Afghanistan: Girls' despair as Taliban confirm secondary school ban



Teenage schoolgirls in Afghanistan have told the BBC of their growing desperation as they continue to be excluded from school more than three months after the Taliban takeover.

"Not being able to study feels like a death penalty," says 15-year-old Meena. She says that she and her friends feel lost and confused since the closure of their school in north-eastern Badakhshan province.

"We have nothing to do apart from housework… we are just frozen in one place," says Laila, 16, whose school in Takhar province shut the day the Taliban seized power in August.

BBC interviews with students and headteachers in 13 provinces show girls' frustration at still being barred from secondary school, despite assurances from the Taliban that they would be able to resume their studies "as soon as possible".

Teachers, nearly all of whom had not been paid since June, said the situation was affecting girls' wellbeing, with one blaming the closures for the underage marriage of three of her students.

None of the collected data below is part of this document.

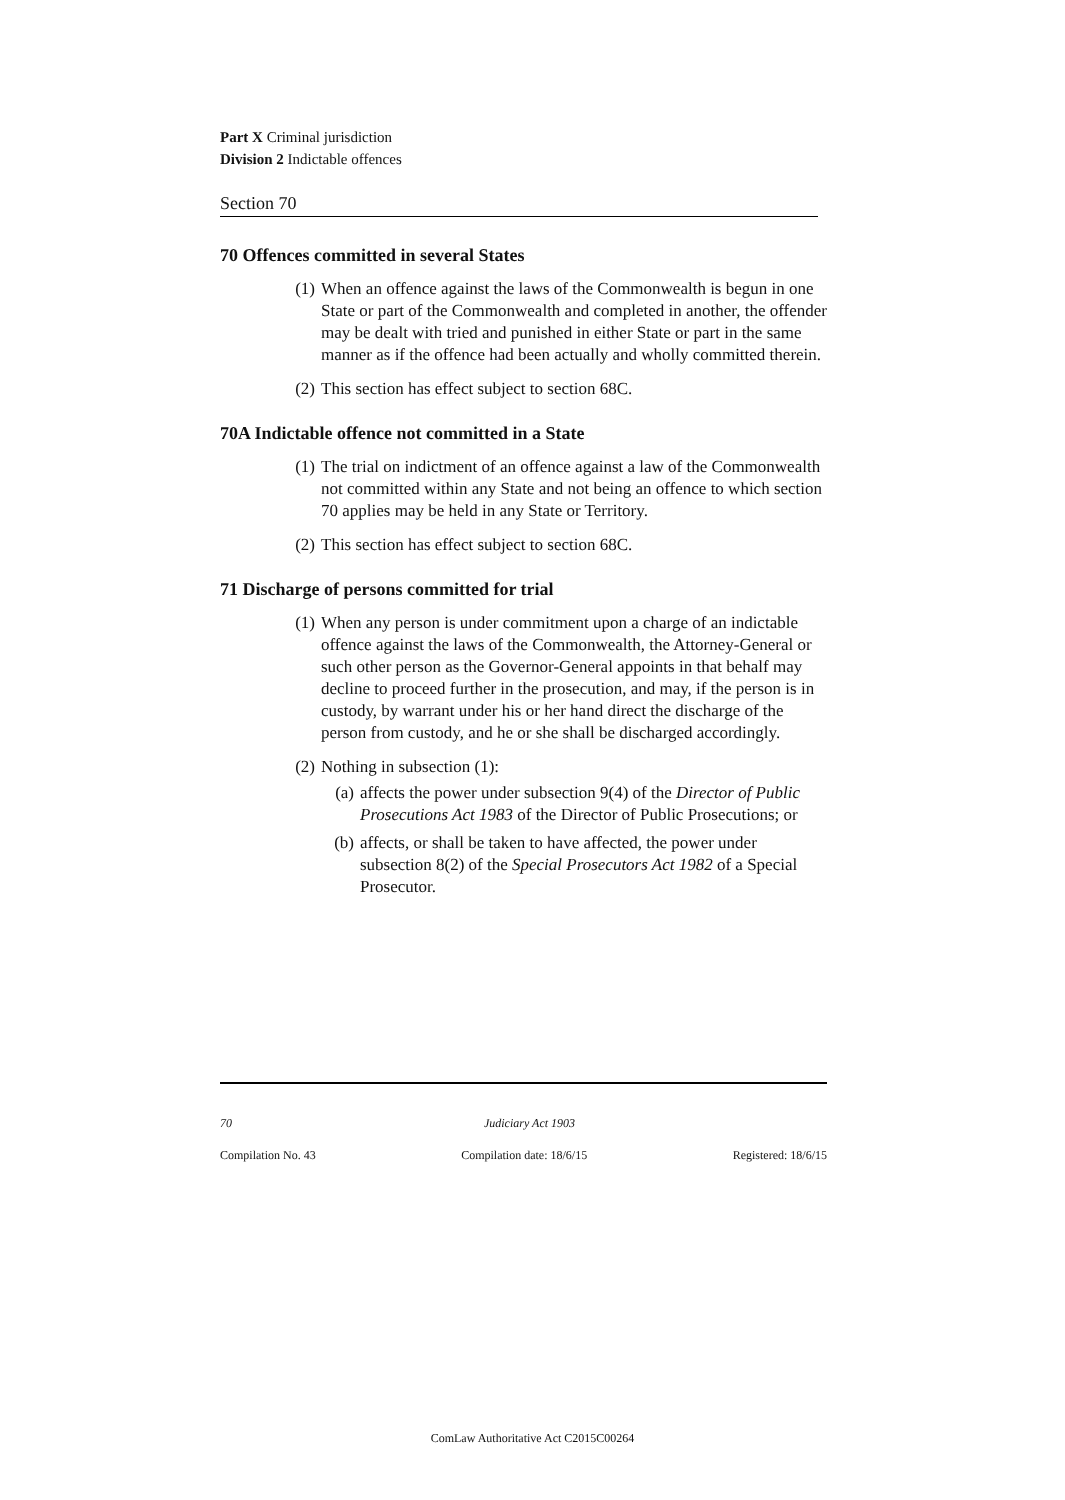Part X Criminal jurisdiction
Division 2 Indictable offences
Section 70
70 Offences committed in several States
(1) When an offence against the laws of the Commonwealth is begun in one State or part of the Commonwealth and completed in another, the offender may be dealt with tried and punished in either State or part in the same manner as if the offence had been actually and wholly committed therein.
(2) This section has effect subject to section 68C.
70A Indictable offence not committed in a State
(1) The trial on indictment of an offence against a law of the Commonwealth not committed within any State and not being an offence to which section 70 applies may be held in any State or Territory.
(2) This section has effect subject to section 68C.
71 Discharge of persons committed for trial
(1) When any person is under commitment upon a charge of an indictable offence against the laws of the Commonwealth, the Attorney-General or such other person as the Governor-General appoints in that behalf may decline to proceed further in the prosecution, and may, if the person is in custody, by warrant under his or her hand direct the discharge of the person from custody, and he or she shall be discharged accordingly.
(2) Nothing in subsection (1):
(a) affects the power under subsection 9(4) of the Director of Public Prosecutions Act 1983 of the Director of Public Prosecutions; or
(b) affects, or shall be taken to have affected, the power under subsection 8(2) of the Special Prosecutors Act 1982 of a Special Prosecutor.
70 Judiciary Act 1903
Compilation No. 43 Compilation date: 18/6/15 Registered: 18/6/15
ComLaw Authoritative Act C2015C00264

One headteacher from Kabul, who stays in touch with her students via Whatsapp, said: "The students are really upset, they're suffering mentally. I try to give them hope but it's hard because they are exposed to so much sadness and disappointment."

Teachers also reported a worrying drop in attendance among girls in primary schools, who have been allowed to return. They said that increased poverty and security concerns meant families were reluctant to send younger girls to school.